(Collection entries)
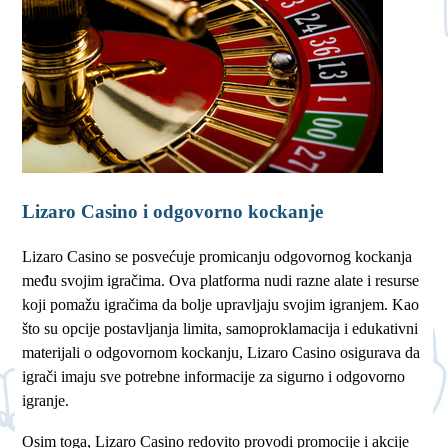
Lizaro Casino i odgovorno kockanje
Lizaro Casino se posvećuje promicanju odgovornog kockanja
među svojim igračima. Ova platforma nudi razne alate i resurse
koji pomažu igračima da bolje upravljaju svojim igranjem. Kao
što su opcije postavljanja limita, samoproklamacija i edukativni
materijali o odgovornom kockanju, Lizaro Casino osigurava da
igrači imaju sve potrebne informacije za sigurno i odgovorno
igranje.
Osim toga, Lizaro Casino redovito provodi promocije i akcije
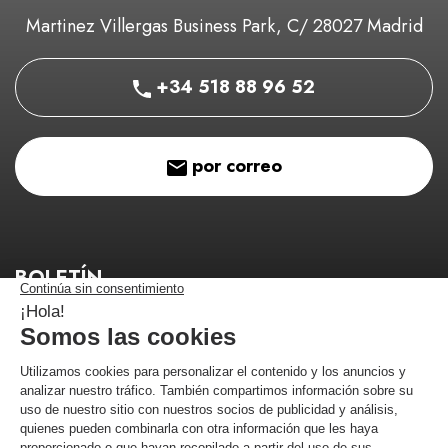
Martinez Villergas Business Park, C/ 28027 Madrid
+34 518 88 96 52
por correo
BOLETÍN
¡Manténgase informado de nuestros buenos planes!
¡Me estoy registrando!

WHAT YOU ARE ASKED TO DO
Please gather every line of the data above that contains the string "igračima", treating uppercase and lowercase as different.

RESPONSE TO THE EXERCISE
među svojim igračima. Ova platforma nudi razne alate i resurse
koji pomažu igračima da bolje upravljaju svojim igranjem. Kao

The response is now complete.